Sábado. Sobre la Fe Asombrosa Lucas 7:2–10 ; 2 Corintios 5:1–10





 Sábado. Sobre la Fe Asombrosa

Lucas 7:2–10 ; 2 Corintios 5:1–10


Algunos confiesan el poder del Señor Jesucristo, pero de alguna manera no perciben su propia indignidad. Otros, por el contrario, profundamente conscientes de su propia miseria, no encuentran consuelo en pensar en el poder y el amor del Padre Celestial. El centurión romano, de quien habla el Evangelio de hoy, cree en el poder del Señor Jesús y, sin embargo, no se considera digno siquiera de aparecer ante sus ojos. Sin embargo, su vida está llena de buenas obras. Los ancianos judíos interceden por él. "Cuando vinieron a Jesús" ( Lucas 7:4 ), dijeron: "Este hombre ama a nuestra nación y nos ha construido una sinagoga" ( Lucas 7:5 ). Pero ¿qué le preocupa tanto al centurión? Resulta que ni siquiera se preocupaba por sí mismo, ¡sino por su siervo! "Cuando oyó hablar de Jesús, le envió a los ancianos de los judíos, rogándole que viniera a sanar a su siervo" ( Lucas 7:3 ). ¡Qué hombre! Pero a la puerta de la casa de Jesús, los amigos del centurión lo encontraron y le dijeron palabras aún más asombrosas: «Señor, no te molestes, porque no soy digno de que entres bajo mi techo; por eso no me consideré digno de venir a ti. Pero di la palabra, y mi criado sanará» ( Lucas 7:6-7 ).
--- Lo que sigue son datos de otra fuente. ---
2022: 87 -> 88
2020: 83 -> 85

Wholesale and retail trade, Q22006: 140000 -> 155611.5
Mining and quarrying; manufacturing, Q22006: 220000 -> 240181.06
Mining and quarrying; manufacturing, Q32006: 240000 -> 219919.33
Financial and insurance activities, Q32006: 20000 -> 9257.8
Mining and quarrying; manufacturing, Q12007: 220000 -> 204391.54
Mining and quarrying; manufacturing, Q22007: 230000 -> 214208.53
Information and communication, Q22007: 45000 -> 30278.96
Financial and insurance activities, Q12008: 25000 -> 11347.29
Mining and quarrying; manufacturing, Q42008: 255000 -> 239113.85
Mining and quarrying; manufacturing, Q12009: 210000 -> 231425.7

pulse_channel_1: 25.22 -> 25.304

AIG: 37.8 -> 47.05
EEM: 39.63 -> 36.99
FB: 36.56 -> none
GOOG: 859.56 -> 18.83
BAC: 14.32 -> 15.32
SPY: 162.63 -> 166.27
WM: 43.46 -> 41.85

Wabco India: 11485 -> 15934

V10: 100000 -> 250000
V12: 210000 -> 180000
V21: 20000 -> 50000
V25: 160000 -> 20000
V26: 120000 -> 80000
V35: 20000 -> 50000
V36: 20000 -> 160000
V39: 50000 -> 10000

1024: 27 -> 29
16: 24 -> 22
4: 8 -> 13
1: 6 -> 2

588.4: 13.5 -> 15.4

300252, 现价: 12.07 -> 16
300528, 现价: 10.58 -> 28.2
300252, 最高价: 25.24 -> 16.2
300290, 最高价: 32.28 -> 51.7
Y entonces se nos da una idea de la fuente de la fe verdadera y constante de este hombre. « Porque yo también soy hombre bajo autoridad », continúa el centurión, « y tengo soldados bajo mis órdenes; le digo a este: «Ve», y va; y a otro: «Ven», y viene; y a mi siervo: «Haz esto», y lo hace» ( Lucas 7:8 ). Y vemos que la fuente de la fe del centurión es su capacidad de asombro. ¿No es ya asombroso que una persona pueda oír lo que dice otra? ¿No es evidente que el hablante y el oyente, la boca y los oídos, fueron creados por un solo Dios y se adaptaron mutuamente?


Aún más asombrosa es la sociedad humana. Algunas personas se subordinan a otras, cada una con su propio talento, y sin embargo, todas juntas son capaces de lograr el mismo objetivo. El centurión probablemente estaba especialmente asombrado de cómo Dios había subordinado a personas a él, personas que él consideraba más dignas, ¡y cómo incluso llegaron a la muerte por su palabra! ¿Cuál es la palabra de Aquel que creó y dispuso todo esto? El centurión esencialmente se hace eco de las palabras del profeta Isaías: «Como la lluvia y la nieve descienden del cielo y no vuelven allá, sino que riegan la tierra y la hacen germinar y germinar», «así será mi palabra que sale de mi boca; no volverá a mí vacía, sino que hará lo que yo quiero y prosperará en aquello para lo que la envié» ( Isaías 55:10-11 ).


Y todos estos milagros de Dios están siempre a nuestro alrededor, y a todos se nos conceden ojos y oídos. Por eso, deberíamos asombrarnos de que algunos no vean ni oigan nada de esto. Sin embargo, el Señor se maravilló del centurión , y volviéndose, dijo a la multitud que lo seguía: «Les digo que ni siquiera en Israel he hallado tanta fe» ( Lucas 7:9 ). Porque la fe, como el amor, es un acto de libre albedrío y, por lo tanto, siempre es un milagro, siempre una hazaña y siempre digna de admiración.